根据第一方面,或者以上第一方面的任意一种实现方式,在调整参数后,第一目标lane中的部分或全部lane的质量不满足预设条件;方法还包括:获取第二电子设备 广播的lane的第四使用信息。根据第四使用信息,确定第一电子设备和第二电子设备均支持的目标类型的lane。在目标类型的lane中确定质量满足预设条件的第三目标lane,切换第一目标lane中调整参数后仍不满足预设条件的lane为第三目标lane。
在一些实施例中,lanehub在将lane资源分配至应用程序后,会对lane资源使用情况进行监控,在检测到通信质量较差时,能够调整lane资源,满足应用程序数据传输需求(如丢包率小于预设阈值等)。其中,调整lane资源包括lane资源参数调整,lane资源切换等。在数据传输过程中,lane hub可对lane资源进行一次或多次调整,保证传输质量。

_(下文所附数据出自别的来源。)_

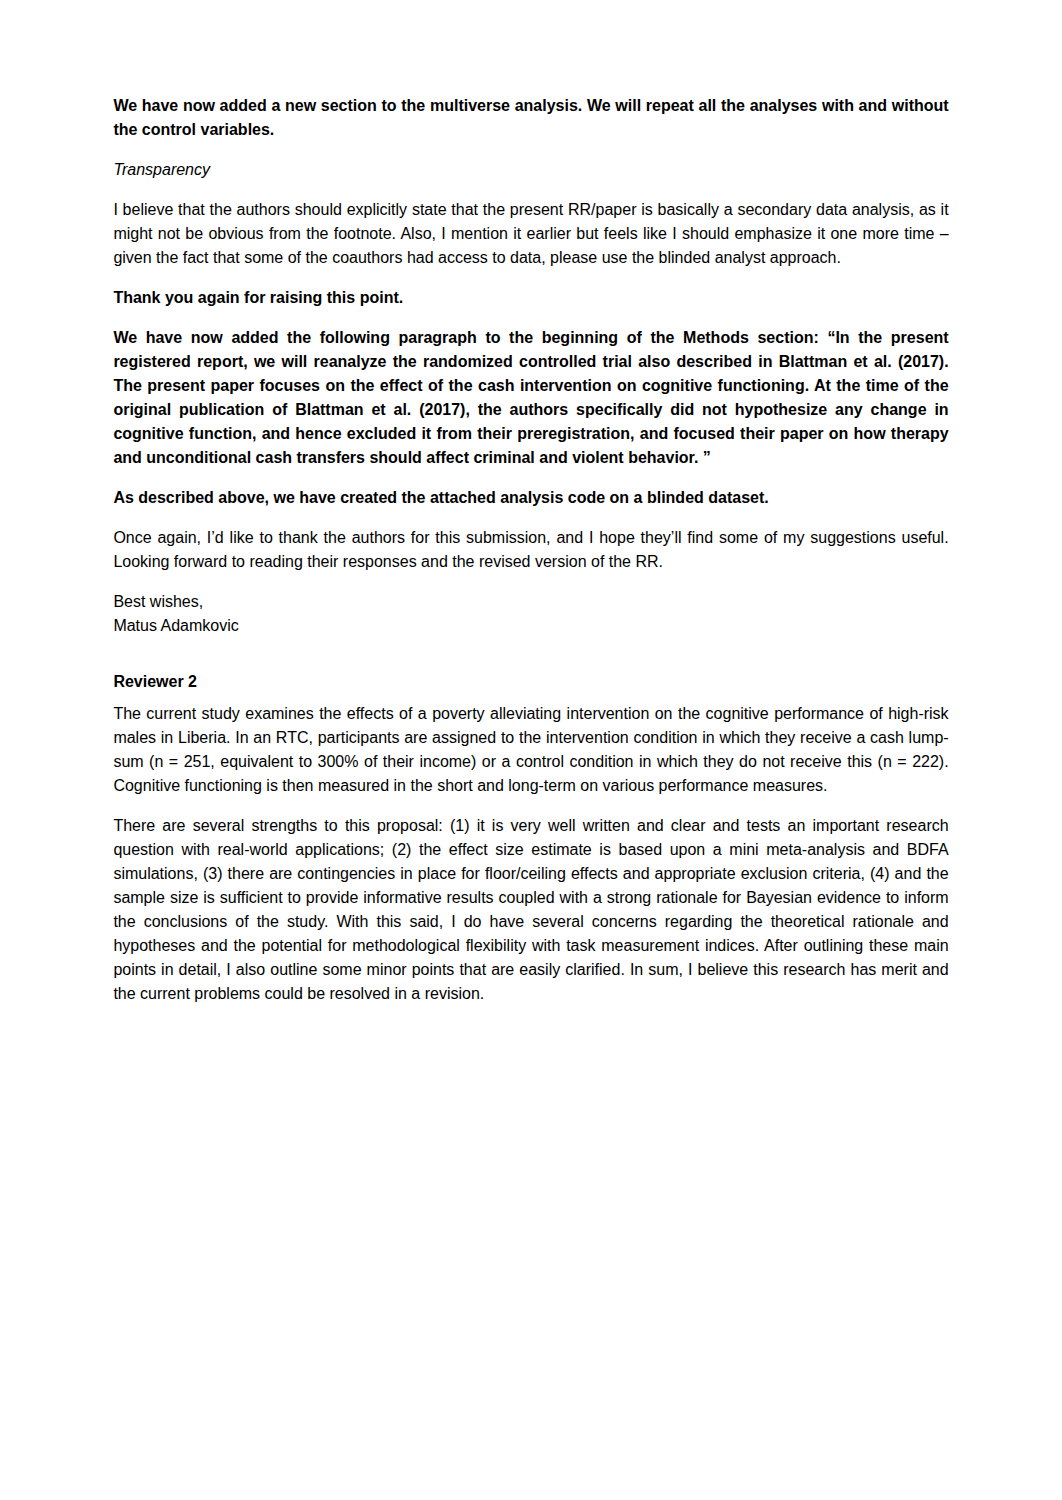We have now added a new section to the multiverse analysis. We will repeat all the analyses with and without the control variables.
Transparency
I believe that the authors should explicitly state that the present RR/paper is basically a secondary data analysis, as it might not be obvious from the footnote. Also, I mention it earlier but feels like I should emphasize it one more time – given the fact that some of the coauthors had access to data, please use the blinded analyst approach.
Thank you again for raising this point.
We have now added the following paragraph to the beginning of the Methods section: “In the present registered report, we will reanalyze the randomized controlled trial also described in Blattman et al. (2017). The present paper focuses on the effect of the cash intervention on cognitive functioning. At the time of the original publication of Blattman et al. (2017), the authors specifically did not hypothesize any change in cognitive function, and hence excluded it from their preregistration, and focused their paper on how therapy and unconditional cash transfers should affect criminal and violent behavior. ”
As described above, we have created the attached analysis code on a blinded dataset.
Once again, I’d like to thank the authors for this submission, and I hope they’ll find some of my suggestions useful. Looking forward to reading their responses and the revised version of the RR.
Best wishes,
Matus Adamkovic
Reviewer 2
The current study examines the effects of a poverty alleviating intervention on the cognitive performance of high-risk males in Liberia. In an RTC, participants are assigned to the intervention condition in which they receive a cash lump-sum (n = 251, equivalent to 300% of their income) or a control condition in which they do not receive this (n = 222). Cognitive functioning is then measured in the short and long-term on various performance measures.
There are several strengths to this proposal: (1) it is very well written and clear and tests an important research question with real-world applications; (2) the effect size estimate is based upon a mini meta-analysis and BDFA simulations, (3) there are contingencies in place for floor/ceiling effects and appropriate exclusion criteria, (4) and the sample size is sufficient to provide informative results coupled with a strong rationale for Bayesian evidence to inform the conclusions of the study. With this said, I do have several concerns regarding the theoretical rationale and hypotheses and the potential for methodological flexibility with task measurement indices. After outlining these main points in detail, I also outline some minor points that are easily clarified. In sum, I believe this research has merit and the current problems could be resolved in a revision.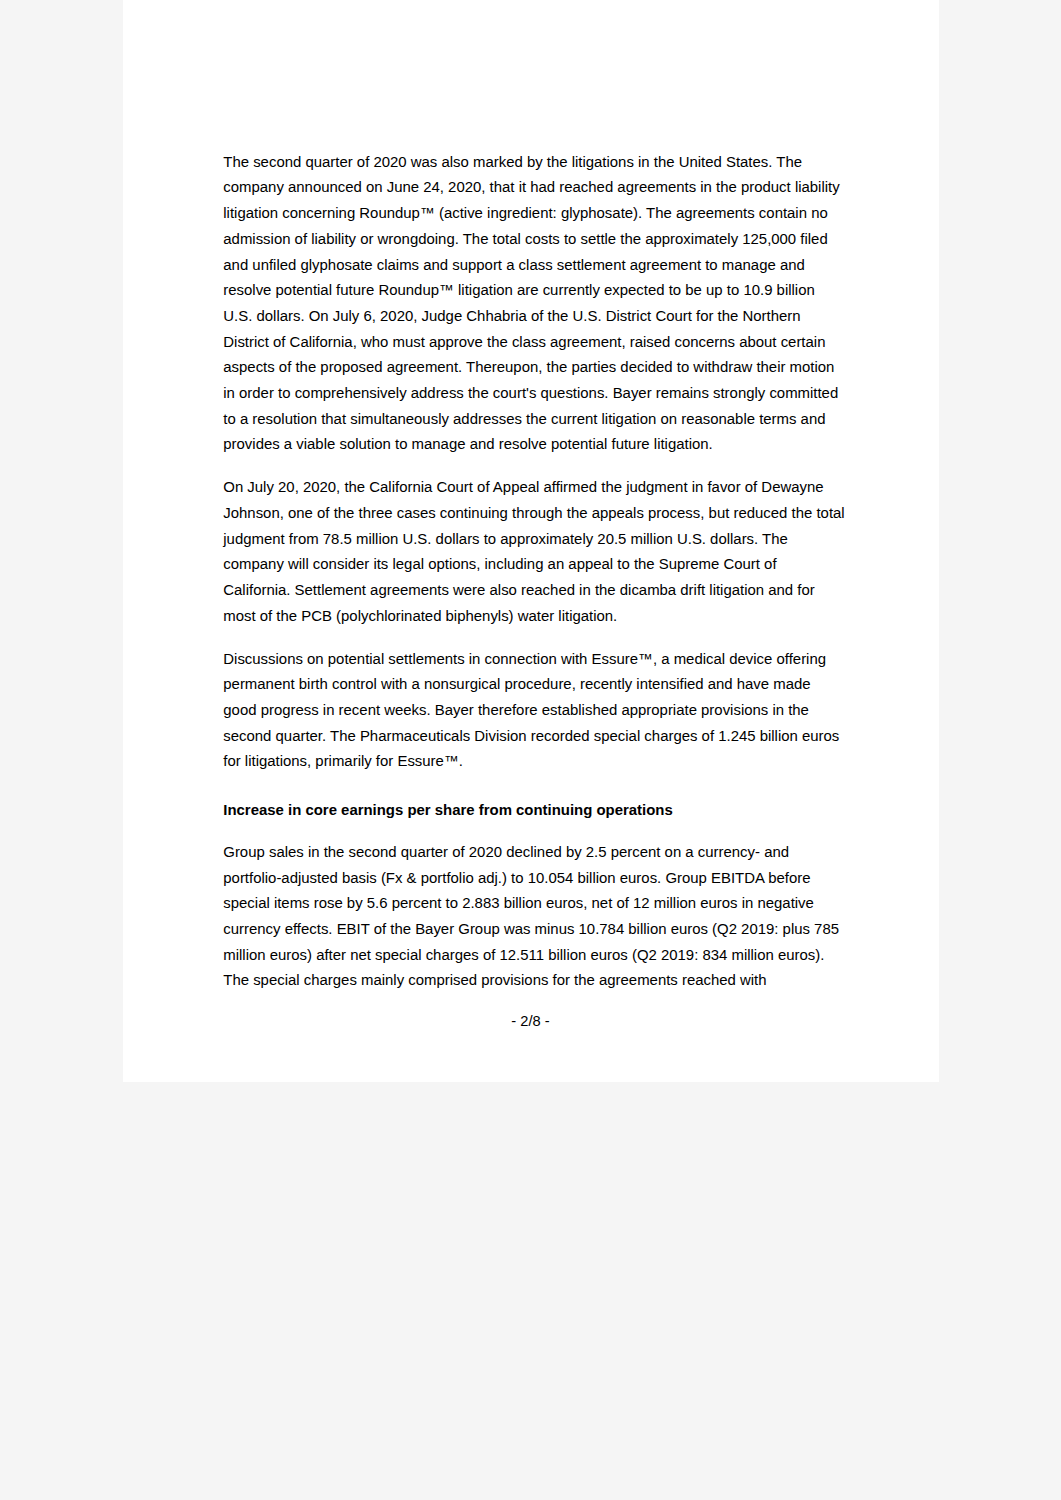The second quarter of 2020 was also marked by the litigations in the United States. The company announced on June 24, 2020, that it had reached agreements in the product liability litigation concerning Roundup™ (active ingredient: glyphosate). The agreements contain no admission of liability or wrongdoing. The total costs to settle the approximately 125,000 filed and unfiled glyphosate claims and support a class settlement agreement to manage and resolve potential future Roundup™ litigation are currently expected to be up to 10.9 billion U.S. dollars. On July 6, 2020, Judge Chhabria of the U.S. District Court for the Northern District of California, who must approve the class agreement, raised concerns about certain aspects of the proposed agreement. Thereupon, the parties decided to withdraw their motion in order to comprehensively address the court's questions. Bayer remains strongly committed to a resolution that simultaneously addresses the current litigation on reasonable terms and provides a viable solution to manage and resolve potential future litigation.
On July 20, 2020, the California Court of Appeal affirmed the judgment in favor of Dewayne Johnson, one of the three cases continuing through the appeals process, but reduced the total judgment from 78.5 million U.S. dollars to approximately 20.5 million U.S. dollars. The company will consider its legal options, including an appeal to the Supreme Court of California. Settlement agreements were also reached in the dicamba drift litigation and for most of the PCB (polychlorinated biphenyls) water litigation.
Discussions on potential settlements in connection with Essure™, a medical device offering permanent birth control with a nonsurgical procedure, recently intensified and have made good progress in recent weeks. Bayer therefore established appropriate provisions in the second quarter. The Pharmaceuticals Division recorded special charges of 1.245 billion euros for litigations, primarily for Essure™.
Increase in core earnings per share from continuing operations
Group sales in the second quarter of 2020 declined by 2.5 percent on a currency- and portfolio-adjusted basis (Fx & portfolio adj.) to 10.054 billion euros. Group EBITDA before special items rose by 5.6 percent to 2.883 billion euros, net of 12 million euros in negative currency effects. EBIT of the Bayer Group was minus 10.784 billion euros (Q2 2019: plus 785 million euros) after net special charges of 12.511 billion euros (Q2 2019: 834 million euros). The special charges mainly comprised provisions for the agreements reached with
- 2/8 -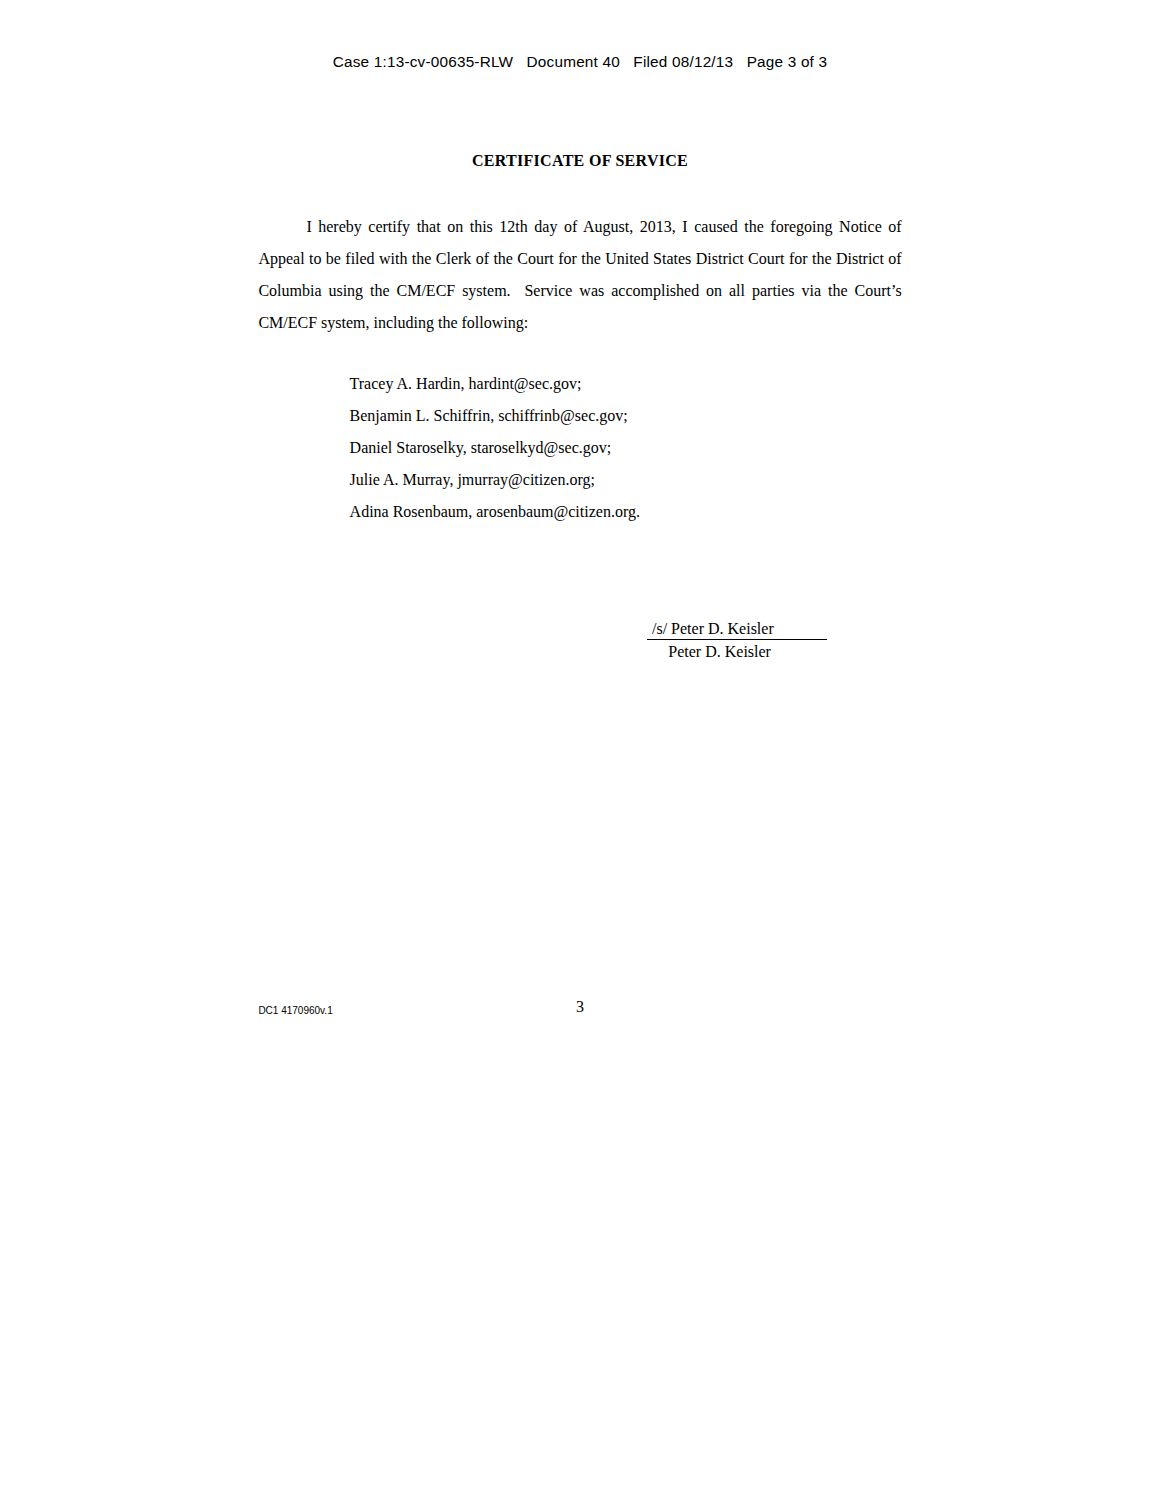Case 1:13-cv-00635-RLW Document 40 Filed 08/12/13 Page 3 of 3
CERTIFICATE OF SERVICE
I hereby certify that on this 12th day of August, 2013, I caused the foregoing Notice of Appeal to be filed with the Clerk of the Court for the United States District Court for the District of Columbia using the CM/ECF system. Service was accomplished on all parties via the Court’s CM/ECF system, including the following:
Tracey A. Hardin, hardint@sec.gov;
Benjamin L. Schiffrin, schiffrinb@sec.gov;
Daniel Staroselky, staroselkyd@sec.gov;
Julie A. Murray, jmurray@citizen.org;
Adina Rosenbaum, arosenbaum@citizen.org.
/s/ Peter D. Keisler Peter D. Keisler
DC1 4170960v.1
3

比如,lane资源是基于频域角度以信道为粒度进行的划分,那么可以采用分时策略,允许不同的传输任务按照时间顺序分时调用相同的lane资源。如通过Wi-Fi分级时钟技术、BR蓝牙分级时钟技术等分时策略分配lane资源。那么,lane hub需要从时域角度监测lane资源的使用情况,确定是否需要对lane资源的分配情况进行调整。
又比如,lane hub能够获得lane资源的质量测量结果,对lane资源进行服务质量分析,确定是否需要调整QoS策略(如调整评价lane资源的QoS标准等),以及对lane net的使用情况进行分析。
再比如,监控lane资源的分配调度情况,如监测lane net中各个lane hub的lane资源调度情况,确认是否会影响当前应用的lane资源的使用。比如可以实现QoS协同,对低优先业务进行包含业务限速、避让等决策调整等,从而保证长时业务(如投屏业务等)不会受到短时业务(如图片分享业务等)的影响,或者传输质量要求较高的业务不会收到其他业务的影响等。
如此,在数据传输过程中,电子设备能够在用户无感知的情况下,直接通过参数调整,或者通信方式调整的方法,动态调整lane资源,保证数据传输质量,提高用户使用体验。
第二方面,提供一种电子设备。该电子设备为第一电子设备,包括:处理器和存储器,所述存储器与所述处理器耦合,所述存储器用于存储计算机程序代码,所述计算机程序代码包括计算机指令,当所述处理器从所述存储器中读取所述计算机指令,使得所述电子设备执行如下操作:在确定需要向第二电子设备发送数据时,在第一逻辑通路lane、第二lane以及第三lane中确定用于传输数据的目标lane,第一lane对应于第一类型的网络通路,第二lane对应于第二类型的网络通路中的第一信道,第三lane对应于第二类型的网络通路中的第二信道。通过目标lane向第二电子设备发送数据。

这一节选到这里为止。